La producción reportada sigue siendo sustancialmente por debajo de la tasa de producción pre-guerra de Irán. Estados Unidos y Israel atacan fábricas y sitios de producción de componentes dañados, mientras que el bloqueo marítimo ha hecho más difícil para Teherán obtener partes y ingredientes especializados utilizados en el propelante de misiles. También se informa que Irán está tratando de establecer otros sitios de producción subterránea, un signo de que la dispersión y la protección física se han vuelto centrales para la reconstrucción del programa.
Las afirmaciones anteriores se enfrentan a una realidad más difícil
Los desafíos de desarrollo afirman que Irán había perdido la capacidad de fabricar nuevos misiles. Meduza señaló que los funcionarios estadounidenses describieron anteriormente el programa de misiles como efectivamente destruido. La actualización de marzo del Pentágono sobre la operación Epic Fury confirma la escala y el propósito de la campaña estadounidense: comenzó el 28 de febrero y incluyó ataques a sitios de misiles balísticos como parte de miles de carreras de combate.

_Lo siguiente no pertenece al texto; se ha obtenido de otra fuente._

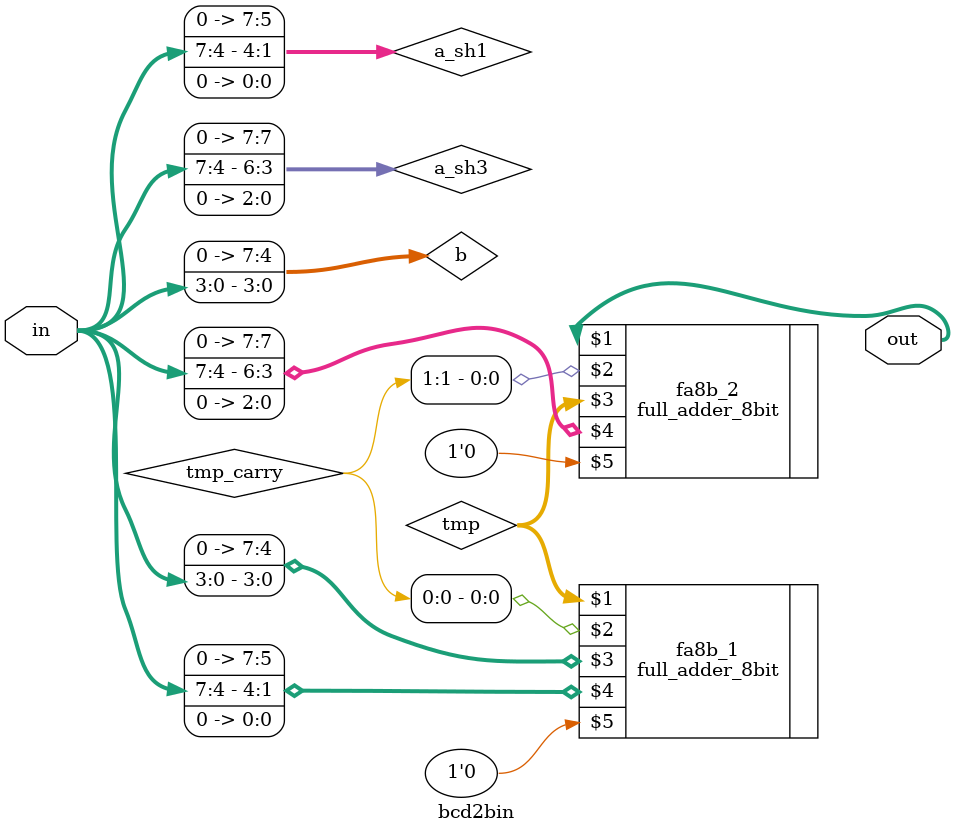
<source format=v>
module bcd2bin(out, in);
    input [7:0] in;
    output [7:0] out;
    
    wire [7:0] b, a_sh3, a_sh1, tmp;
    wire [1:0] tmp_carry;

    assign b[3:0] = in[3:0];
    assign b[7:4] = 0;

    assign a_sh1[4:1] = in[7:4];
    assign a_sh1[7:5] = 0;
    assign a_sh1[0] = 0;

    assign a_sh3[6:3] = in[7:4];
    assign a_sh3[7] = 0;
    assign a_sh3[2:0] = 0;

    full_adder_8bit fa8b_1(tmp, tmp_carry[0], b, a_sh1, 1'b0);
    full_adder_8bit fa8b_2(out, tmp_carry[1], tmp, a_sh3, 1'b0);

endmodule

</source>
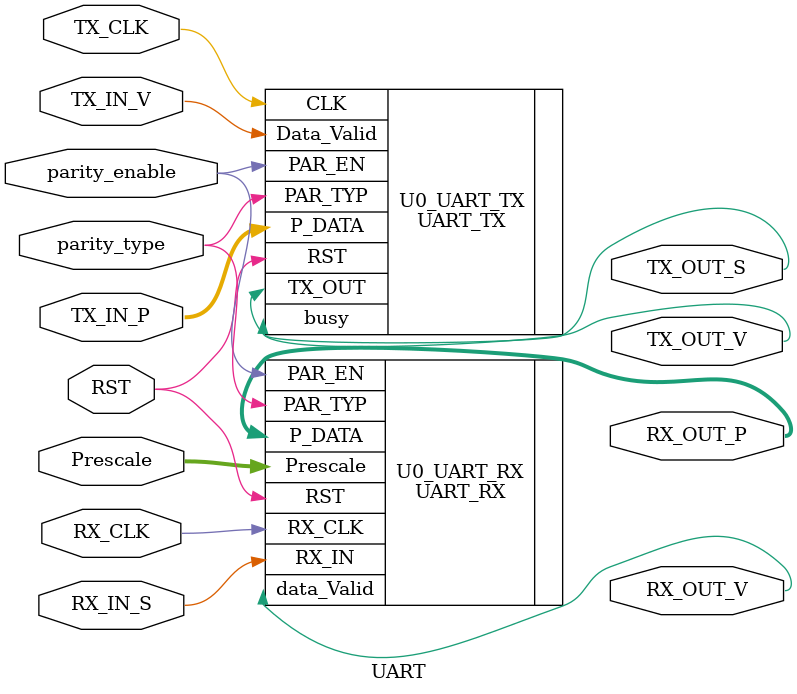
<source format=v>

module UART # ( parameter DATA_WIDTH = 8)

(
 input   wire                          RST,
 input   wire                          TX_CLK,
 input   wire                          RX_CLK,
 input   wire                          RX_IN_S,
 output  wire   [DATA_WIDTH-1:0]       RX_OUT_P, 
 output  wire                          RX_OUT_V,
 input   wire   [DATA_WIDTH-1:0]       TX_IN_P, 
 input   wire                          TX_IN_V, 
 output  wire                          TX_OUT_S,
 output  wire                          TX_OUT_V,  
 input   wire   [5:0]                  Prescale, 
 input   wire                          parity_enable,
 input   wire                          parity_type


);


UART_TX  U0_UART_TX (
.CLK(TX_CLK),
.RST(RST),
.P_DATA(TX_IN_P),
.Data_Valid(TX_IN_V),
.PAR_EN(parity_enable),
.PAR_TYP(parity_type), 
.TX_OUT(TX_OUT_S),
.busy(TX_OUT_V)
);
 
 
UART_RX U0_UART_RX (
.RX_CLK(RX_CLK),
.RST(RST),
.RX_IN(RX_IN_S),
.Prescale(Prescale),
.PAR_EN(parity_enable),
.PAR_TYP(parity_type),
.P_DATA(RX_OUT_P), 
.data_Valid(RX_OUT_V)
);
 


endmodule
 


</source>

La diferencia entre la degradación y la eliminación es ahora estratégicamente importante. Las campañas aéreas pueden destruir los lanzadores conocidos, las fábricas y los lugares de almacenamiento sin eliminar conocimientos técnicos, inventarios ocultos o áreas de ensamblaje arrasadas. Si Irán puede mantener incluso una modesta tasa de reemplazo, puede preservar una capacidad retaliadora y forzar a Estados Unidos y Israel a dedicar continuas inteligencias y recursos militares para detectar nuevos sitios.
Lo que queda incerto
El informe disponible no establece volúmenes de producción exactos, el número de instalaciones operativas o la rapidez en que los misiles recién montados pueden entrar en servicio. La Casa Blanca no confirmó directamente el reinicio, según Meduza. Esa incertidumbre requiere precaución: el hallazgo apoya una evaluación limitada de la reconstrucción, no una conclusión de que Irán ha restaurado su arsenal pre-guerra.
Lo que hay que ver más adelante es si Washington o Israel libera imágenes o inteligencia que apoyan la evaluación, si continúan atacando al objetivo Khojir u otras ubicaciones subterráneas, y si las restricciones de suministro impiden a Irán de escalar más allá de los componentes almacenados. La producción renovada también aumenta las apuestas de cualquier futuro acuerdo diplomático, porque la vigilancia de la actividad industrial relacionada con misiles sería más difícil que la verificación de un pequeño conjunto de instalaciones de superficie declaradas.